Your task: Only the lines that include "caption" should be copied from the data below.

Material provided:
○ ○ ○ ○
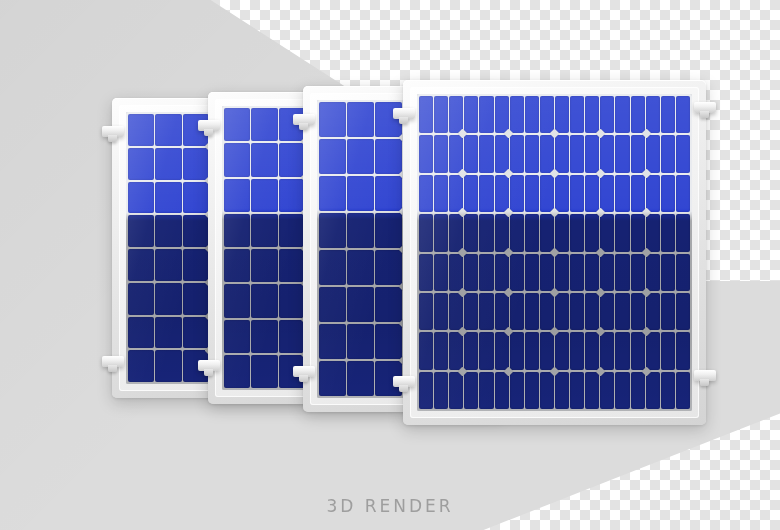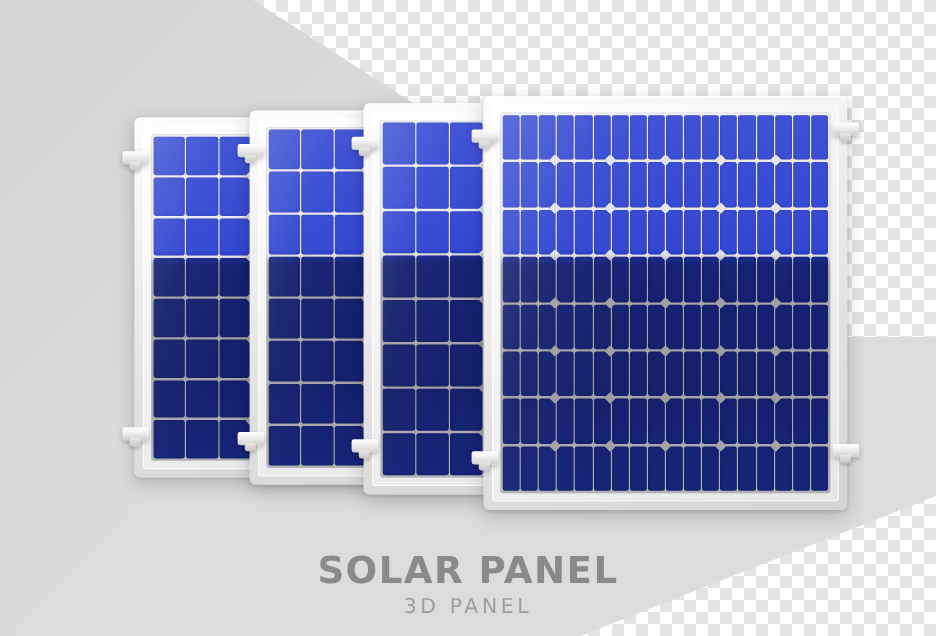--- a/index.html
+++ b/index.html
@@ -857,7 +857,6 @@
     </div>
 
   <div id="caption">
-    <div class="title">SOLAR PANEL</div>
     <div class="subtitle">3D PANEL</div>
   </div>
 

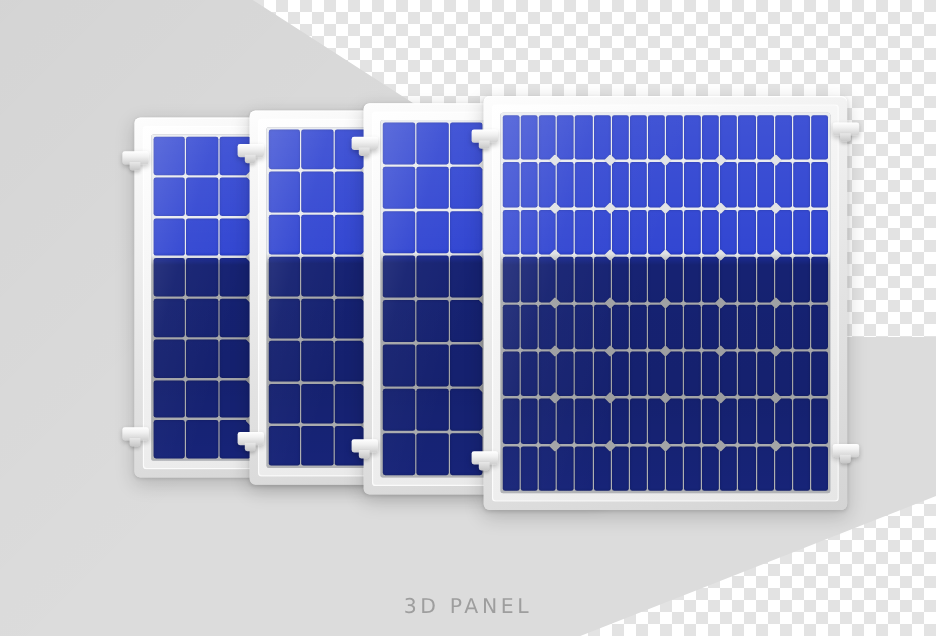--- a/index.html
+++ b/index.html
@@ -857,7 +857,7 @@
     </div>
 
   <div id="caption">
-    <div class="subtitle">3D PANEL</div>
+    <div class="subtitle">3D RENDER</div>
   </div>
 
 </div>

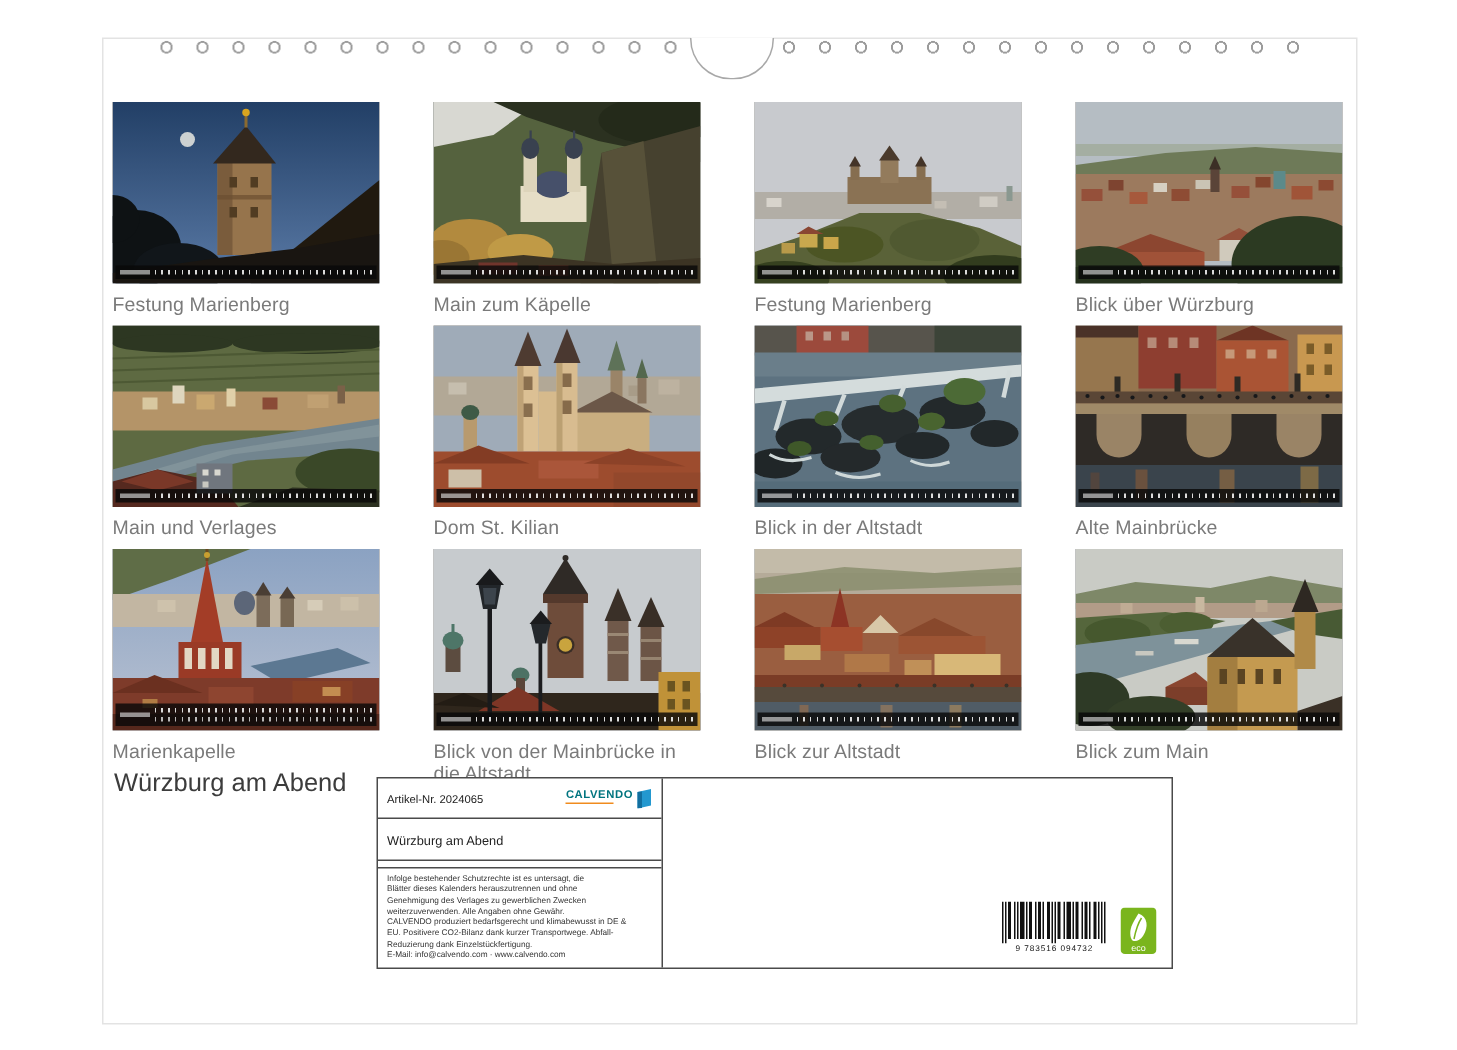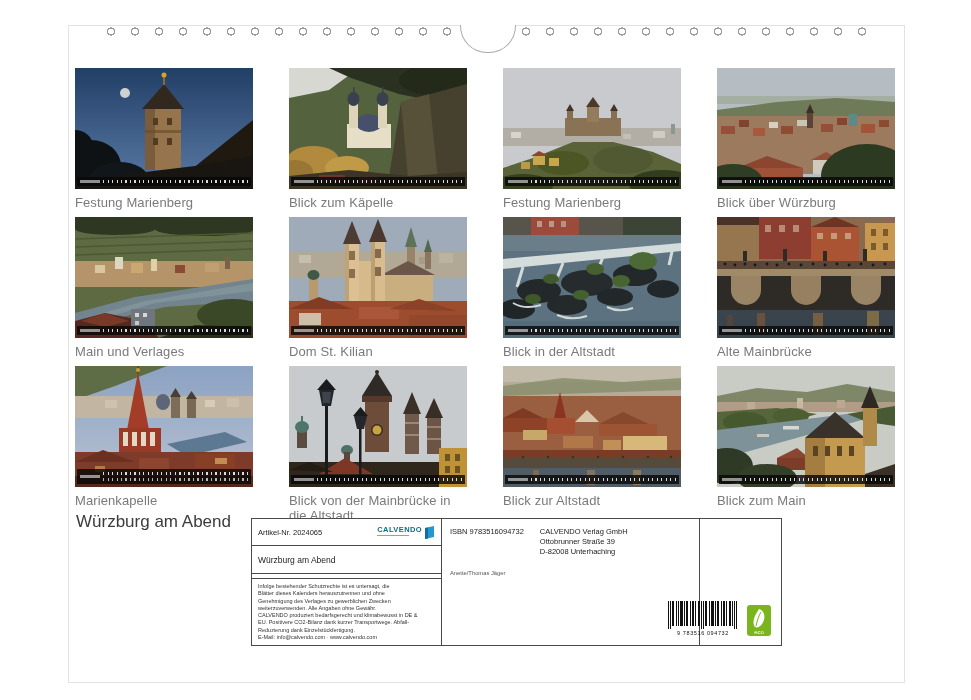--- a/index.html
+++ b/index.html
@@ -131,7 +131,7 @@
           <span class="strip-days"></span>
         </div>
     </div>
-    <span class="caption">Blick zum Käpelle</span>
+    <span class="caption">Main zum Käpelle</span>
   </figure>
 
   <figure>

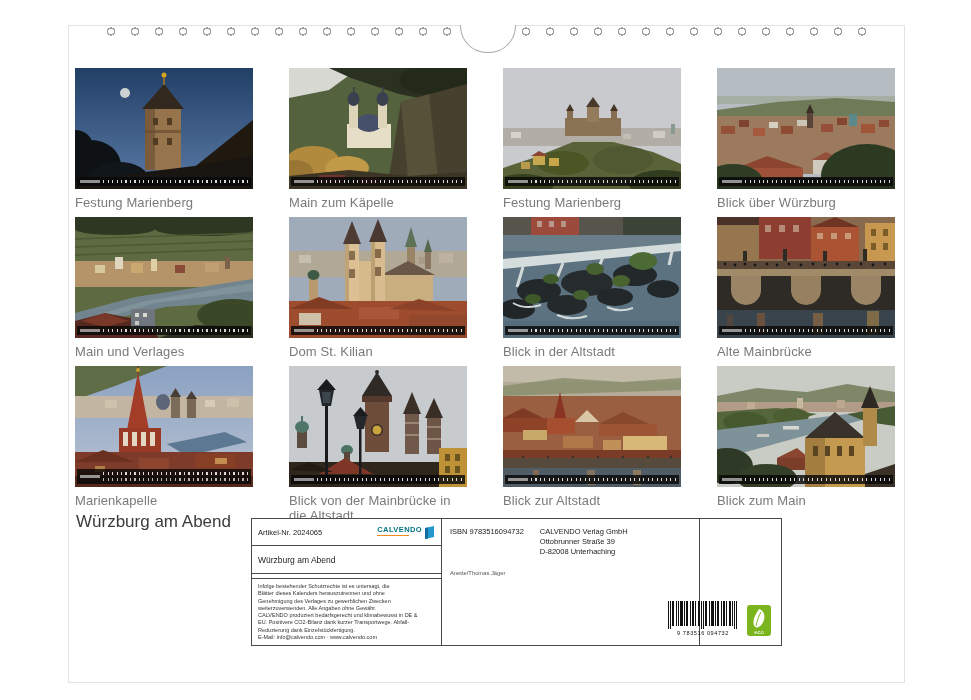--- a/index.html
+++ b/index.html
@@ -584,17 +584,6 @@
 E-Mail: info@calvendo.com · www.calvendo.com</div>
   </div>
 
-  <div class="col-mid">
-    <div class="mid-row">
-      <span class="isbn">ISBN 9783516094732</span>
-      <div class="publisher">
-        <div>CALVENDO Verlag GmbH</div>
-        <div>Ottobrunner Straße 39</div>
-        <div>D-82008 Unterhaching</div>
-      </div>
-    </div>
-    <div class="author">Anette/Thomas Jäger</div>
-  </div>
 
   <div class="col-right">
     <div class="barcode-wrap">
○ ○ ○ ○
Answer space:
   <div id="caption">
   <div id="caption">
-    <span class="caption">Blick zum Käpelle</span>
+    <span class="caption">Main zum Käpelle</span>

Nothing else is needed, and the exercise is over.